Mesures anti-terroristes : agir vite...mais pas n’importe comment Par Montserrat Carreras, responsable du plaidoyer pour Amnesty International Belgique francophone

Mardi dernier, à la veille de Fête nationale, la Chambre a adopté tambour battant une vingtaine de textes. Il a été question de régularisation fiscale, de taxes bancaires, de représentation des syndicats au sein des sociétés de chemin de fer ou encore… de mesures de lutte contre le terrorisme. Il faut se rendre à l’évidence : les appels d’Amnesty International et de la Ligue des droits de l’Homme à la prudence, à la nécessité de soumettre des projets de loi qui peuvent avoir un impact majeur (à court, moyen et long termes) sur nos libertés à un examen approfondi et à un réel débat parlementaire n’ont pas été entendus par la majorité des députés.
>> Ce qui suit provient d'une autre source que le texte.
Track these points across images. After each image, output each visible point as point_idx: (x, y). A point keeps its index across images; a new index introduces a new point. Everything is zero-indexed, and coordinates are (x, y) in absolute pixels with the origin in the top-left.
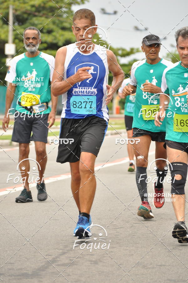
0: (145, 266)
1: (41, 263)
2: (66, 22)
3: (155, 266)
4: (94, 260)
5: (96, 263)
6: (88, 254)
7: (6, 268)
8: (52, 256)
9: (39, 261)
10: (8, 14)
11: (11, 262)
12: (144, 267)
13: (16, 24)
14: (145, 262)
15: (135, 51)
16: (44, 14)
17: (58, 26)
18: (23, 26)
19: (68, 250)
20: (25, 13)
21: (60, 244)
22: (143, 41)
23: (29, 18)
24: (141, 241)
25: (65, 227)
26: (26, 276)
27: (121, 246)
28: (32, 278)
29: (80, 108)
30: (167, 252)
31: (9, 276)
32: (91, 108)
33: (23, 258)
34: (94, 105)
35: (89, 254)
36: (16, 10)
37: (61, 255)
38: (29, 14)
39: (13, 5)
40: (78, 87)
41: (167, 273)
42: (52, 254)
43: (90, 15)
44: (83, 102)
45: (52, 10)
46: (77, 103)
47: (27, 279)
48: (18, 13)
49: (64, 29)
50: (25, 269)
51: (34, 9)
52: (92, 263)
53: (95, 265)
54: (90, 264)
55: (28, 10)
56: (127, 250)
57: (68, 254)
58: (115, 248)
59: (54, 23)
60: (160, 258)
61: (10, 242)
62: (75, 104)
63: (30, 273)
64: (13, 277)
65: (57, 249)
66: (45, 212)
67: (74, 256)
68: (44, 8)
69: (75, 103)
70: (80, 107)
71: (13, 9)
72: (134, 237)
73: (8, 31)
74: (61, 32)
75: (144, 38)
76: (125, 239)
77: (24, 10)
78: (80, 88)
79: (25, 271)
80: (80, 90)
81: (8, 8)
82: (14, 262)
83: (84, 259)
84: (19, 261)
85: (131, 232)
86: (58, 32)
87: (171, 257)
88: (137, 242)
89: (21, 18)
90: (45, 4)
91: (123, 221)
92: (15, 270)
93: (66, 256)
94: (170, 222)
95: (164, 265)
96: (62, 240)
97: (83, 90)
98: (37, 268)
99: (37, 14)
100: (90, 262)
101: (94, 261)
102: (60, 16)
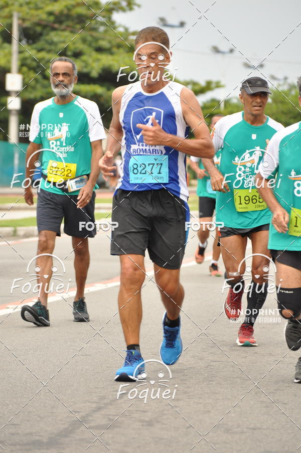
0: (230, 430)
1: (63, 424)
2: (103, 39)
3: (245, 430)
4: (147, 419)
5: (150, 424)
6: (138, 409)
7: (6, 432)
8: (81, 413)
9: (60, 420)
10: (10, 26)
11: (15, 423)
12: (227, 431)
13: (24, 41)
14: (229, 423)
15: (213, 85)
16: (68, 26)
17: (90, 45)
18: (34, 46)
19: (106, 404)
20: (38, 24)
21: (94, 394)
22: (243, 86)
23: (45, 32)
24: (223, 390)
25: (102, 367)
26: (38, 444)
27: (191, 397)
28: (47, 449)
29: (143, 173)
30: (265, 407)
31: (12, 445)
32: (159, 173)
33: (34, 417)
34: (165, 170)
35: (139, 411)
36: (24, 20)
37: (94, 411)
38: (45, 27)
39: (19, 12)
40: (137, 143)
41: (264, 440)
42: (80, 410)
43: (160, 37)
44: (147, 165)
45: (81, 19)
46: (139, 166)
47: (40, 449)
48: (27, 24)
49: (99, 50)
50: (37, 434)
51: (52, 18)
52: (145, 424)
53: (149, 428)
54: (141, 427)
55: (42, 20)
56: (200, 403)
57: (105, 410)
58: (181, 400)
59: (84, 41)
60: (253, 417)
61: (14, 391)
62: (136, 169)
63: (45, 440)
64: (18, 447)
65: (88, 402)
66: (69, 343)
67: (115, 414)
68: (68, 17)
69: (135, 166)
70: (143, 171)
71: (19, 18)
72: (211, 382)
73: (10, 54)
74: (95, 55)
75: (245, 82)
76: (197, 386)
77: (36, 20)
78: (140, 145)
79: (37, 438)
80: (141, 147)
81: (10, 16)
82: (20, 423)
83: (132, 418)
84: (28, 421)
85: (206, 375)
86: (90, 56)
87: (271, 415)
88: (217, 392)
89: (31, 32)
90: (69, 10)
91: (194, 357)
92: (21, 435)
93: (103, 412)
94: (270, 359)
95: (259, 428)
96: (96, 388)
97: (144, 148)
98: (56, 432)
99: (56, 26)
100: (140, 424)
101: (147, 422)
102: (94, 29)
Alors que la société attendait d’elle sagesse, analyse, réflexion et débat, la Chambre a agi dans la précipitation et de façon inconsidérée et a de ce fait abandonné son rôle d’institution régulatrice. Oui, il faut agir, et vite. Mais pas de cette façon et sans savoir où l’on va. La démocratie est une mécanique fine et complexe. On ne touche à ses rouages qu’avec délicatesse, prudence et intelligence. Surtout lorsqu’il s’agit des libertés garanties par la Constitution, et plus encore lorsqu’il est question de les limiter.

S’il est bien entendu fondamental de chercher à protéger la population de crimes de nature terroriste, il est tout aussi essentiel d’évaluer les impacts à long terme de lois comme celles qui ont été adoptées la semaine dernière et d’envisager toutes les dérives, tous les abus, toutes les conséquences néfastes qu’elles peuvent occasionner. Prenons par exemple l’élargissement de l’incrimination d’incitation publique à commettre un attentat terroriste. Avec cette nouvelle disposition, il ne sera plus nécessaire de prouver que l’incitation crée le risque qu’une infraction puisse être commise. Outre le fait que cela transgresse des règles européennes, il faut se rendre compte qu’un pas supplémentaire vers le le subtil, l’interprétable, le flou a été franchi. En élargissant le champ de ce qui peut être considéré comme relevant du terrorisme, le législateur vise des actes de plus en plus éloignés de l’infraction principale, risquant ainsi d’occasionner de graves dommages collatéraux. Quel intérêt y a-t-il pour la société de voir l’un de ses membres arrêté de façon abusive, détenu de façon préventive, pour être relâché quelques jours plus tard pour des motifs finalement sans réel lien avec un acte terroriste ? Quand on sait quel terreau fertile peut être la prison pour la radicalisation ou le basculement dans la grande criminalité et quels impacts négatifs peut avoir sur la vie sociale et professionnelle d’une personne un passage par la “case prison” (ne serait-ce que quelques jours), on peut sérieusement se poser la question.

Rappelons également que ces lois, qui s’empilent les unes sur les autres telles les couches d’une gigantesque lasagne, n’ont jamais fait l’objet d’une évaluation quant à leur efficacité. Aussi, le risque est grand de se retrouver dans un futur proche face à un monstre législatif aussi inefficace que dangereux...pour ceux qu’il est censé protéger.

Si tout le monde s’accorde sur le fait qu’il faut lutter avec force et détermination contre le terrorisme, il est du devoir des organisations comme la nôtre de rappeler avec insistance que des garde-fous doivent être maintenus, que nos valeurs et principes démocratiques doivent être respectés. Au risque de mettre gravement en danger - quelle ironie ! - ce que les terroristes souhaitent justement détruire : notre État de droit et nos libertés.